O confronto entre Brasil e Noruega nas oitavas de final da Copa do Mundo 2026 reacende uma rivalidade que começou nos gramados europeus: os craques Neymar e Erling Haaland voltam a se enfrentar em um mata-mata, desta vez com a camisa de suas seleções. O duelo, marcado para o próximo sábado, coloca frente a frente duas potências ofensivas do futebol mundial, em um jogo que promete ser um dos mais eletrizantes da competição. O histórico recente entre os dois jogadores, no entanto, dá vantagem moral ao brasileiro: Neymar já venceu Haaland em um confronto eliminatório e, na ocasião, provocou o atacante norueguês.
O embate anterior entre as estrelas ocorreu nas oitavas de final da Liga dos Campeões da Europa de 2023/2024, quando o Paris Saint-Germain, então clube de Neymar, eliminou o Borussia Dortmund, time de Haaland, com uma vitória por 2 a 1 no agregado. Na partida de volta, após garantir a classificação, Neymar foi flagrado pelas câmeras fazendo gestos em direção ao banco de reservas adversário e, em entrevista pós-jogo, declarou: “Ele é um grande jogador, mas hoje o futebol falou mais alto. Respeito, mas dentro de campo a gente mostra quem é”. A declaração foi interpretada como uma provocação direta a Haaland, que na ocasião não conseguiu balançar as redes.
O reencontro agora na Copa do Mundo adiciona uma camada extra de tensão ao duelo. A Noruega, que nunca passou das oitavas em sua história, aposta na força de Haaland, artilheiro da competição com 5 gols até o momento. Já o Brasil, pentacampeão mundial, busca o hexa e conta com Neymar, que mesmo com lesões recentes segue como principal referência técnica. O técnico Tite, que comanda a seleção brasileira, destacou em coletiva: “Não é um jogo de Neymar contra Haaland, é Brasil contra Noruega. Mas sabemos que esses jogadores podem decidir em um lance”.
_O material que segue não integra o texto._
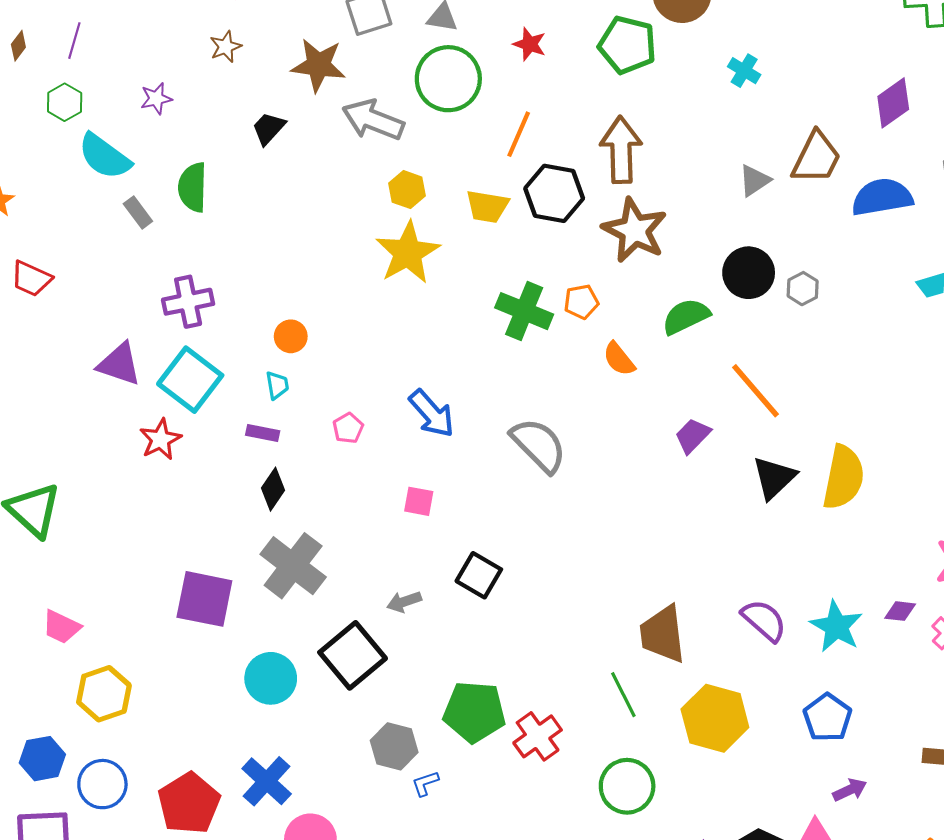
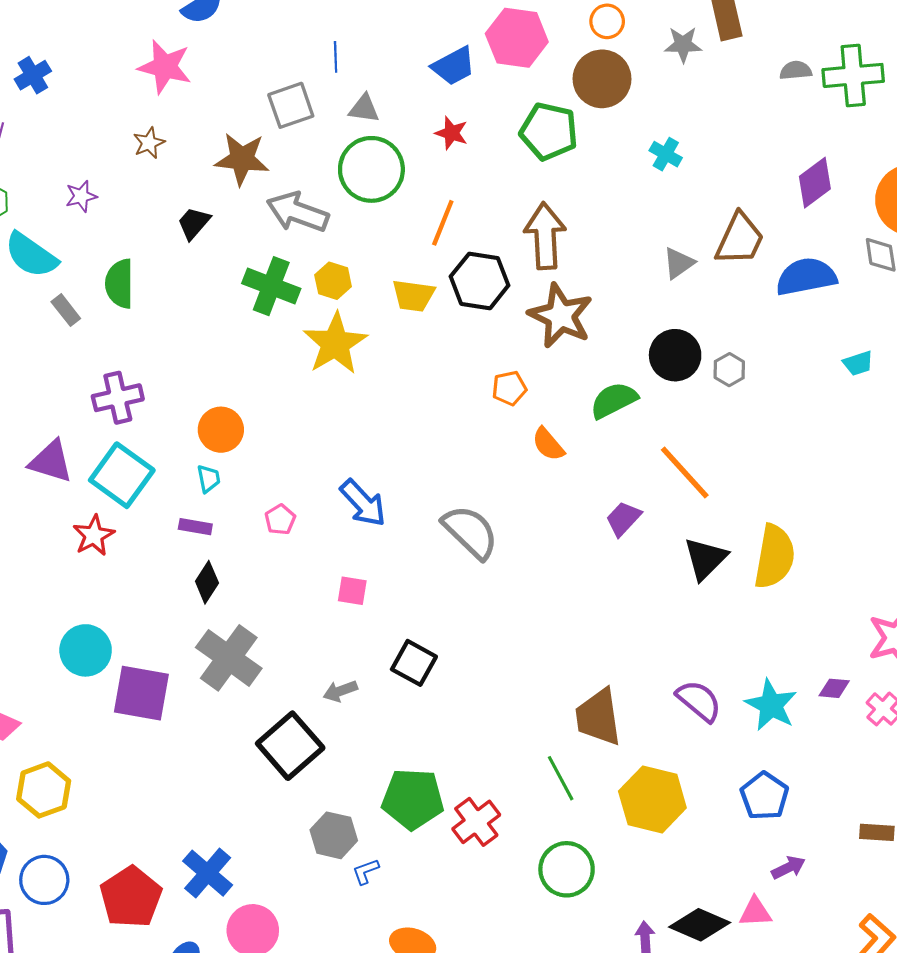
green cross: (524, 311) -> (271, 286), moved
orange circle: (291, 336) -> (221, 430), size x1.4
cyan circle: (271, 678) -> (86, 650), moved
O panorama político e esportivo do confronto também reflete as diferentes realidades das duas nações. Enquanto o Brasil vive um momento de instabilidade política e econômica, com cortes no orçamento do esporte e críticas à gestão da CBF, a Noruega ostenta um modelo de desenvolvimento esportivo baseado em investimentos públicos e privados, que tem gerado frutos como a revelação de Haaland e a ascensão da seleção ao topo do ranking da FIFA. A partida, portanto, transcende o campo e coloca em xeque modelos de gestão e políticas de incentivo ao esporte.
Para o Brasil, a eliminação precoce representaria um duro golpe na imagem do futebol nacional e poderia acelerar mudanças na comissão técnica e na diretoria da CBF. Já para a Noruega, uma vitória sobre o Brasil consolidaria o país como nova potência do futebol mundial e abriria caminho para uma campanha histórica. O jogo, que será realizado no Estádio Nacional de Brasília, terá transmissão ao vivo para mais de 200 países e deve ser assistido por bilhões de pessoas.
A rivalidade entre Neymar e Haaland, no entanto, é apenas um dos ingredientes de um duelo que promete emoção do início ao fim. O Brasil, que não perde para a Noruega desde 1997, tenta manter a hegemonia, enquanto os noruegueses buscam a primeira vitória sobre a seleção canarinho em Copas do Mundo. O apito inicial está marcado para as 16h (horário de Brasília), e a expectativa é de casa cheia.